第36話

すっかり泣き止んだ女の子は、嬉しそうな声をあげて持っていたフィギュアを、ほまれに見せている。


……これ、どこかで見たことがあるような。


そう思った時だった。




「沙良!」




男性の大きな声に、女の子の動きがぴたっと止まる。


それから、パパ!と叫んだ彼女は、ほまれと私の間をすり抜けるようにして、男性の元へ走って行った。




「あ、良かった。お父さん見つかったんだ」




微笑ましい父娘の再会を目にして、ほまれはニッコリと笑う。


けれど、私は正直言って心穏やかではいられなかった。沙良ちゃんを抱き上げた男性は、私の姿を認めた瞬間、少し驚いた表情を見せた。


胸がズキンと、痛む。


最悪、不運にもほどがある。


よりによって、りゅうじさんの子供だなんて。




「……柊木?」


「こんにちは」


「偶然だな。沙良を保護してくれたのか?ありがとう」


「いえ、相手をしていたのは、彼の方ですよ」




ほまれの方で手で示すと、りゅうじさんは軽く微笑んで会釈をした。職場では一切見せない、父親の顔。

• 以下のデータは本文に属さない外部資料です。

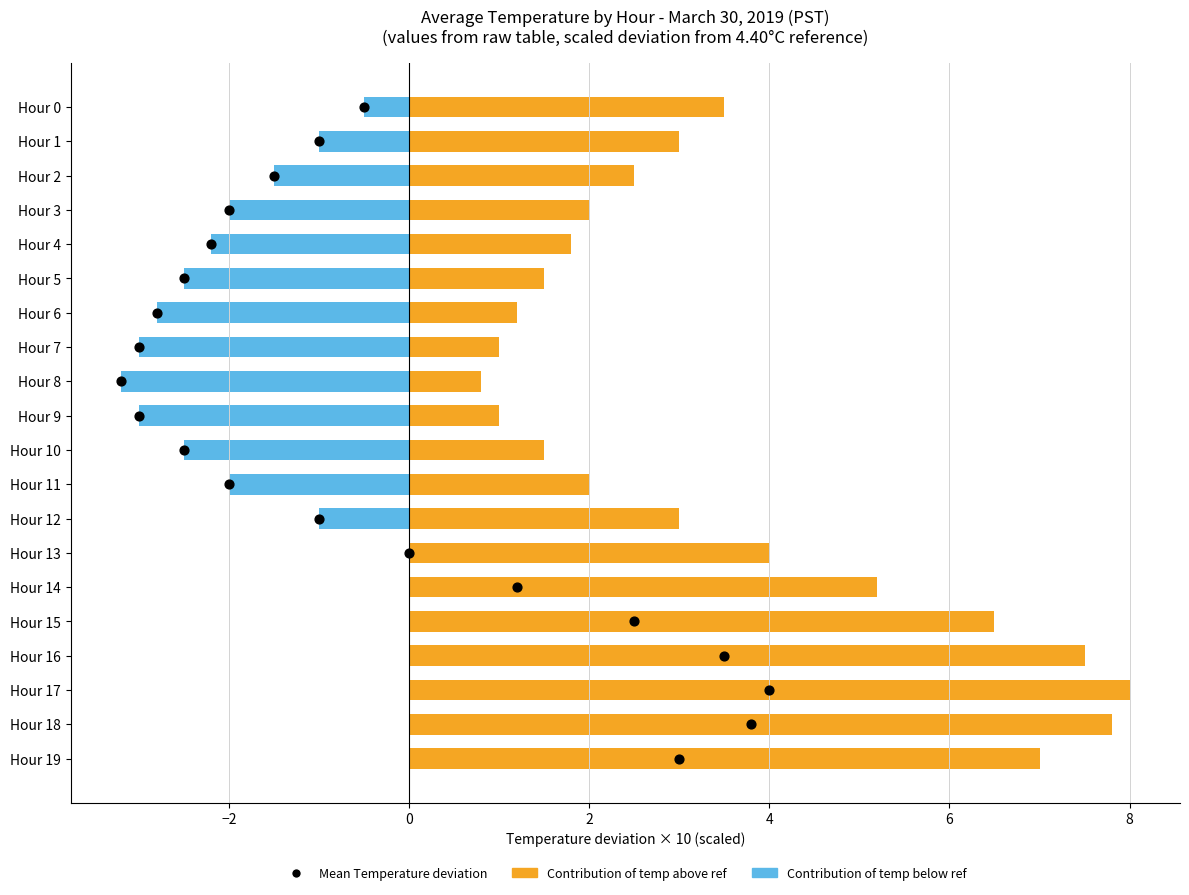

What are all the series names shown in the legend?

Contribution of temp above ref, Contribution of temp below ref, Mean Temperature deviation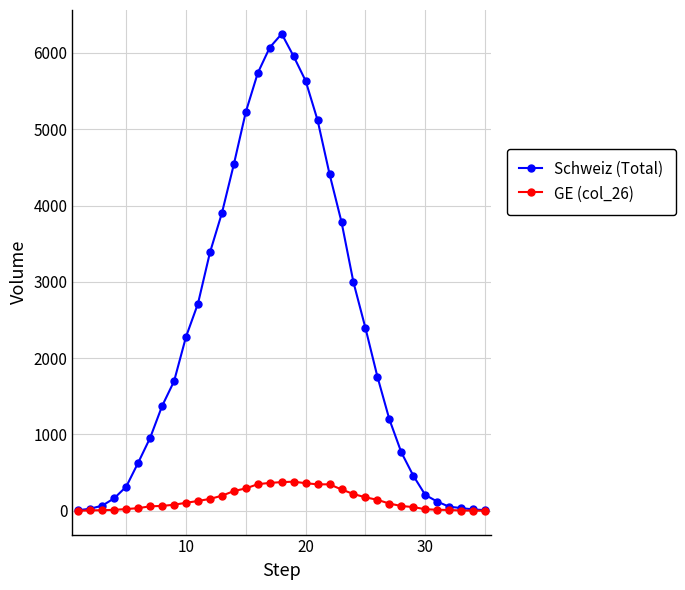

What is the average value of the Schweiz (Total) series?

2294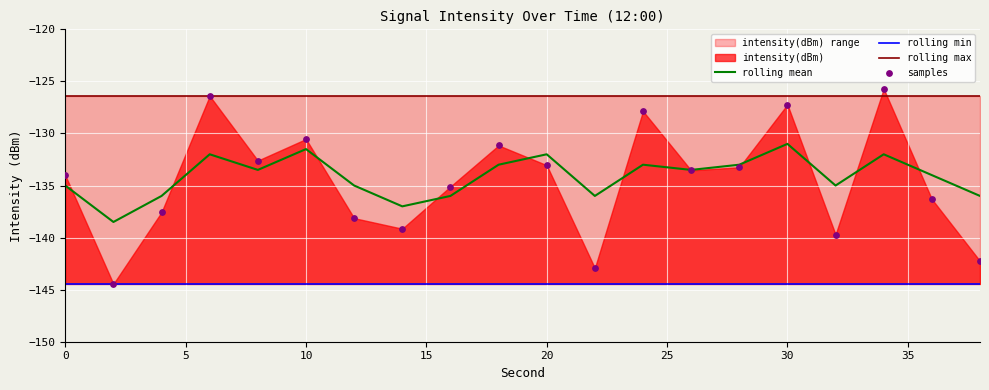

Which series contains the highest Y value?

samples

ブルーのネルシャツにジーンズといったカジュアルな服装で、仕事人間のオーラはゼロ。これがあの、時枝隆司かと、確認したくなるくらい別人だ。




「世話になったね。ありがとう」


「そんな、お礼を言われるほどのことはしてないですよ」




ニッコリと笑いながらりゅうじさんと会話をするほまれは、この人誰?と、目で聞いてくる。


だけど、私はふたりを紹介する余裕なんて少しもなく、ただただ、この場から消え去りたいと願うばかりだった。